1. A data processing apparatus for instruction path coprocessor branch handling comprises a central processing unit (CPU) (10) having a program counter (PC) (14) and an instruction path coprocessor (IPC) (16), characterised in that the IPC (16) is operable to compute a branch target address for a corresponding branch instruction that is used to read out address status information of the CPU (10), and the PC (14) of the CPU (10) is operable to be adjusted so that a current address value therein falls within an active address range of the IPC (16).

2. A data processing apparatus as claimed in claim 1, in which the PC (14) is operable so that an address value therein is adjusted so that the address value remains in the active address range of the IPC (16).

3. A data processing apparatus as claimed in either claim 1 or claim 2, in which the address value is adjusted downwards.

4. A data processing apparatus as claimed in any preceding claim, in which the address value is adjusted to a value close to the lower limit of the active address range of the IPC (16).

5. A data processing apparatus as claimed in any one of claims 3 or 4, in which the downward adjustment is by approximately N address values, where N is a number of sequential instructions which the IPC (16) cannot exceed.

6. A data processing apparatus as claimed in any preceding claim, in which the PC (14) is operable so that an address value thereof is adjustable by a fixed offset.

7. A cell phone, set top box or hand held computer fitted with the apparatus claimed in any one of claims 1 to 6.

8. A method of handling branch instructions in an instruction path coprocessor (IPC) (16) and central processing unit (CPU) (10) is characterised by

the IPC (16) computing a branch target address for a corresponding branch instruction, which branch target address allows a read out of address status information of the CPU (10);

adjusting a program counter (PC) (14) of the CPU (10), based on the information from the previous step, so that a current address value therein falls within an active address range of the IPC (16), to thereby prevent overflow of the IPC (16).

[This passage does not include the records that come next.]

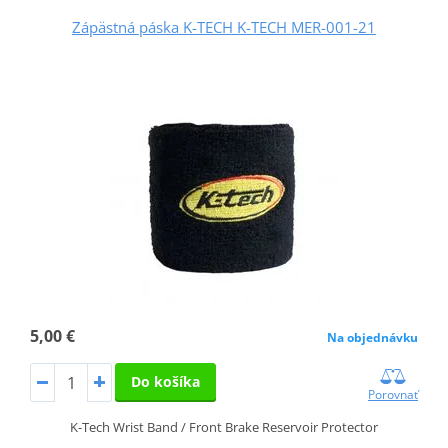
Zápästná páska K-TECH K-TECH MER-001-21
5,00 €
Na objednávku
Do košíka
Porovnať
K-Tech Wrist Band / Front Brake Reservoir Protector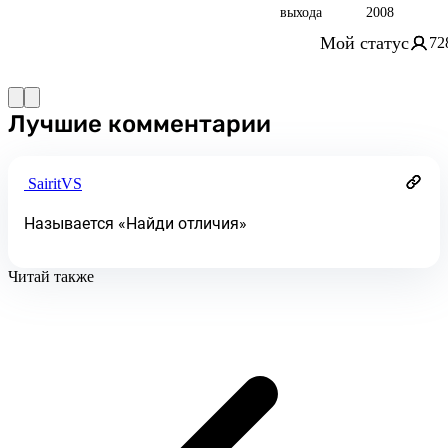
выхода
2008
Мой статус
72
Лучшие комментарии
SairitVS
Называется «Найди отличия»
Читай также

9. A method as claimed in claim 8, in which the PC (14) is adjusted so that the address value is amended from a first value in the IPC active address range to a second value in the IPC active address range, in which the first value is higher than the second value.

10. A method as claimed in claim 9, in which the second value is close to a lower limit of the IPC active address range.

11. A method as claimed in any one of claims 8 to 10, in which the adjustment PC (14) is by a fixed offset.